## RECORDS FOR THIS EXERCISE
● ● ●

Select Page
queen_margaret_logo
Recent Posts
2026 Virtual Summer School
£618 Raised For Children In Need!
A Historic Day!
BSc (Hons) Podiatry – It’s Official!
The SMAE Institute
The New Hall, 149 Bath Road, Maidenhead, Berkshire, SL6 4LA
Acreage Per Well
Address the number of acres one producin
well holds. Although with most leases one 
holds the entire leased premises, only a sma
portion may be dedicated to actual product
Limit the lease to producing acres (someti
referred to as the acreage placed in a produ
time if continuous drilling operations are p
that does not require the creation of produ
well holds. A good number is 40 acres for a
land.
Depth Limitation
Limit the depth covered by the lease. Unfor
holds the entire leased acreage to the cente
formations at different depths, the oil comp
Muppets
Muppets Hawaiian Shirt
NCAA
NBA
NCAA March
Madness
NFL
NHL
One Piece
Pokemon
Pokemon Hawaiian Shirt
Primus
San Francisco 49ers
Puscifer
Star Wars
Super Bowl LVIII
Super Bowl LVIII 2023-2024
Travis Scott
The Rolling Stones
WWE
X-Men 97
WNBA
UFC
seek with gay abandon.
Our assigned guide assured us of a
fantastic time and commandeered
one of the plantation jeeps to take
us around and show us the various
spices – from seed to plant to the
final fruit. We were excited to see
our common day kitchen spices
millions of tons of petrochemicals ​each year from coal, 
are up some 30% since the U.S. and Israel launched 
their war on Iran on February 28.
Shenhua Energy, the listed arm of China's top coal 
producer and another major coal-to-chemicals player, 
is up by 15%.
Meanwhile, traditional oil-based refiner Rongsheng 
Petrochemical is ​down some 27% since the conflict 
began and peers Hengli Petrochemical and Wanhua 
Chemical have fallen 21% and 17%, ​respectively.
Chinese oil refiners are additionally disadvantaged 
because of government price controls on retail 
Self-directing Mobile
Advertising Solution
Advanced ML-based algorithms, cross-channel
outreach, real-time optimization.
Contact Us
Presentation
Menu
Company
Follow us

● ● ●

## ASSIGNMENT
Pull out each line of the data above that contains the word "coal".

## ANSWER BELOW
millions of tons of petrochemicals ​each year from coal, 
Shenhua Energy, the listed arm of China's top coal 
producer and another major coal-to-chemicals player, 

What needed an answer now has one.